【LeetCode】528. 按权重随机选择 解题报告 (python)
作者:互联网
原题地址:https://leetcode-cn.com/problems/random-pick-with-weight/submissions/
题目描述:
给定一个正整数数组 w ,其中 w[i] 代表位置 i 的权重,请写一个函数 pickIndex ,它可以随机地获取位置 i,选取位置 i 的概率与 w[i] 成正比。
说明:
1 <= w.length <= 10000
1 <= w[i] <= 10^5
pickIndex 将被调用不超过 10000 次
示例1:
输入:
["Solution","pickIndex"]
[[[1]],[]]
输出: [null,0]
示例2:
输入:
["Solution","pickIndex","pickIndex","pickIndex","pickIndex","pickIndex"]
[[[1,3]],[],[],[],[],[]]
输出: [null,0,1,1,1,0]
输入语法说明:
输入是两个列表:调用成员函数名和调用的参数。Solution 的构造函数有一个参数,即数组 w。pickIndex 没有参数。输入参数是一个列表,即使参数为空,也会输入一个 [] 空列表。

- 数据摘录

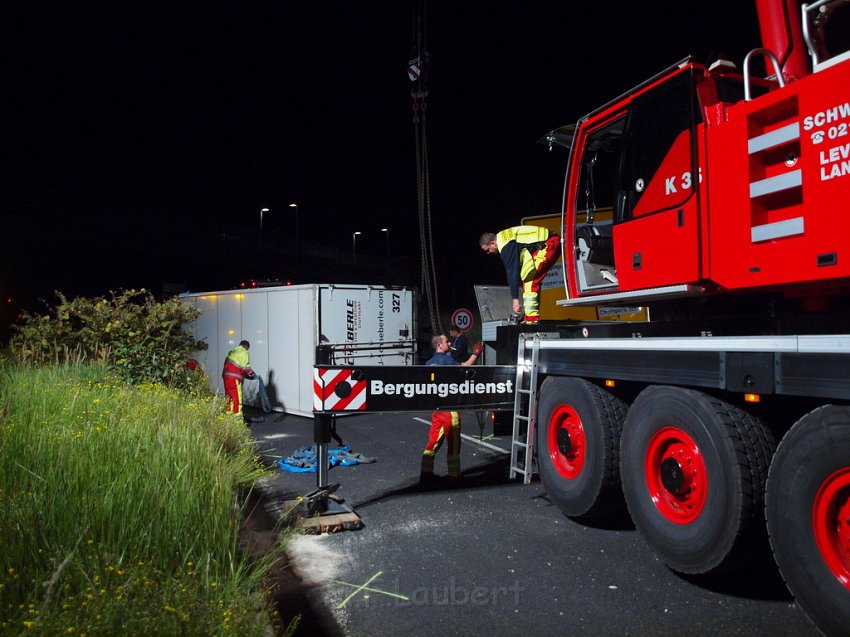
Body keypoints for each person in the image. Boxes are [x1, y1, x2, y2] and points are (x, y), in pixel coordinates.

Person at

- 任务要求 1
请列出按权重随机选择题目的文本中，“说明:”下面给出的全部限制条件。
- 任务要求 2
请从按权重随机选择题目的文本最后一句之后续写下去。

- 结果 1
1 <= w.length <= 10000
1 <= w[i] <= 10^5
pickIndex 将被调用不超过 10000 次

- 结果 2
解题方案:
采用python内部函数,二分法bisect:
class Solution:
def __init__(self, w: List[int]):
self.w = [0]
self.sum = 0
for i in w:
self.sum += i
self.w.append(self.sum)
self.sum -= 1
def pickIndex(self) -> int:
w = random.randint(0, self.sum)
return bisect.bisect(self.w, w) - 1
# Your Solution object will be instantiated and called as such:
# obj = Solution(w)
# param_1 = obj.pickIndex()
class Solution:
def __init__(self, w: List[int]):
self.ans, cur, total = [], 0, sum(w)
cur = 0
for x in w:
cur += x
self.ans.append(cur/total)
def pickIndex(self) -> int:
return bisect.bisect(self.ans,random.random())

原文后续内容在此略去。